Afgelopen zomer stond het water in de Grensmaas historisch hoog. Al snel na deze crisis bleek dat de werkelijke waterpeilen soms flink verschilden van de voorspelde peilen. Het is belangrijk om te weten waardoor die verschillen zijn ontstaan. Uit de eerste analyse bleek dat vegetatie langs de oevers mogelijk een nadelig effect heeft gehad op de waterstand. Verder onderzoek wijst nu uit dat niet vegetatie, maar bedijking op hogere gronden de grootste invloed lijkt te hebben gehad.

De uiterwaarden van de Grensmaas vangen water op als de rivier hoog staat. Deze dynamische gebieden herbergen ook bijzondere natuur.
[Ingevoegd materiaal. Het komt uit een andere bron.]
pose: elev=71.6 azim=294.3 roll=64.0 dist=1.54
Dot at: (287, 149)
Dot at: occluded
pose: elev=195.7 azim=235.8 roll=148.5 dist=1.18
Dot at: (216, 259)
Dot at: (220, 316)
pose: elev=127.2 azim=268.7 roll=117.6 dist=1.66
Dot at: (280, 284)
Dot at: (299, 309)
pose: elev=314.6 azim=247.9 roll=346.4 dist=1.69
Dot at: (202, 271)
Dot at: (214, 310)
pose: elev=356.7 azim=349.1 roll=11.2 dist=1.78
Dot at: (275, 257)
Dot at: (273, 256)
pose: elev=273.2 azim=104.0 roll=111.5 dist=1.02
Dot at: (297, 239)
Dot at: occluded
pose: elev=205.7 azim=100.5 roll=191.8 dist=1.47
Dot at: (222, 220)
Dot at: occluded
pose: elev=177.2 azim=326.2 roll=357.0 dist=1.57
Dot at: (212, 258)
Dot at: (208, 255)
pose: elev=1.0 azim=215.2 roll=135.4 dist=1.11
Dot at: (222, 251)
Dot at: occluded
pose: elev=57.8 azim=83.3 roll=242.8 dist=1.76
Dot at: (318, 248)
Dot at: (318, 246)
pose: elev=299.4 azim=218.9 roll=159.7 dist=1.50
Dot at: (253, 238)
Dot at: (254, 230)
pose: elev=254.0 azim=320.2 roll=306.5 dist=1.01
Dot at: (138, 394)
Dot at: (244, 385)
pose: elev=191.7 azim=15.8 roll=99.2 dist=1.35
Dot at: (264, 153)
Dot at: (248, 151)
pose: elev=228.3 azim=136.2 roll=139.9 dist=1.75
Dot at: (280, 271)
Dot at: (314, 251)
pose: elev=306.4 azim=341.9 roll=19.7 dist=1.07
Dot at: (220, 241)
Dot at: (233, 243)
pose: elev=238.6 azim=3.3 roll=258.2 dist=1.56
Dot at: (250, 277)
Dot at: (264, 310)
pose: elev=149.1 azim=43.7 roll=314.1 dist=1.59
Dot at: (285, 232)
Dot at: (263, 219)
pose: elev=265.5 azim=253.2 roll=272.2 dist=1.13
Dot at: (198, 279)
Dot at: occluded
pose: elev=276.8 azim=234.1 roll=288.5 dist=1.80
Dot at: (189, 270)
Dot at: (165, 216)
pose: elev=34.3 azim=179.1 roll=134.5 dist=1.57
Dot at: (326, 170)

Natuurmonumenten en Staatsbosbeheer gaven Bureau Stroming de opdracht om te onderzoeken wat de impact is van vegetatie in uiterwaarden op het waterpeil.

Vegetatie beïnvloedt waterpeil nauwelijks. Al snel na het hoogwater werd de begroeiing in de uiterwaarden als mogelijke oorzaak aangewezen voor het feit dat de werkelijke waterpeilen op veel plekken veel hoger waren dan voorspeld. Als dat inderdaad zo is, zou op veel plekken vegetatie voor de zekerheid moeten worden verwijderd. Rob van Schijndel, gebiedsmanager bij Natuurmonumenten: “Natuurlijk gaat veiligheid voor alles, maar vanuit natuuroogpunt is het verwijderen van vegetatie onwenselijk. Uit het onderzoek van bureau Stroming blijkt nu dat vegetatie nauwelijks invloed heeft gehad op de hogere waterstanden. Het weghalen van vegetatie voor waterveiligheid is daardoor niet aan de orde. En dat is goed nieuws voor de natuur.”

Ruimte voor de rivier. Uit het onderzoek bleek ook dat project Grensmaas zijn vruchten heeft afgeworpen. In de afgelopen jaren is gewerkt aan dit project, dat de overstromingskans moet verkleinen en bovendien ruimte biedt aan duizend hectare nieuwe natuur langs de oevers. Tijdens het hoge water bleek dat in dit gebied de waterstanden lager waren dan bij eenzelfde hoogwatersituatie vóór de maatregelen. Het project bewees hiermee zijn waarde.

Hogere waterstanden in bedijkte gebieden. Opvallende conclusie uit het onderzoek is dat juist in – de hoger gelegen – bedijkte gebieden de waterstanden veel hoger bleken dan voorspeld. Van Schijndel: “Het is natuurlijk van groot belang dat dorpen aan de rivier droge voeten houden en dijken zijn daarvoor op veel plekken simpelweg noodzakelijk. Maar waar er ruimte is, werken klimaatbuffers uiteindelijk het beste. In deze gebieden kan de natuur water opvangen en vasthouden. Het water kan langzaam wegzakken of op natuurlijke wijze wegvloeien. Hierdoor groeien ze mee met klimaatverandering. Ze maken Nederland veiliger, mooier en dragen bij aan herstel van de natuur. Ook is deze natuurlijke oplossing vaak goedkoper en flexibeler dan het realiseren van hogere dijken.”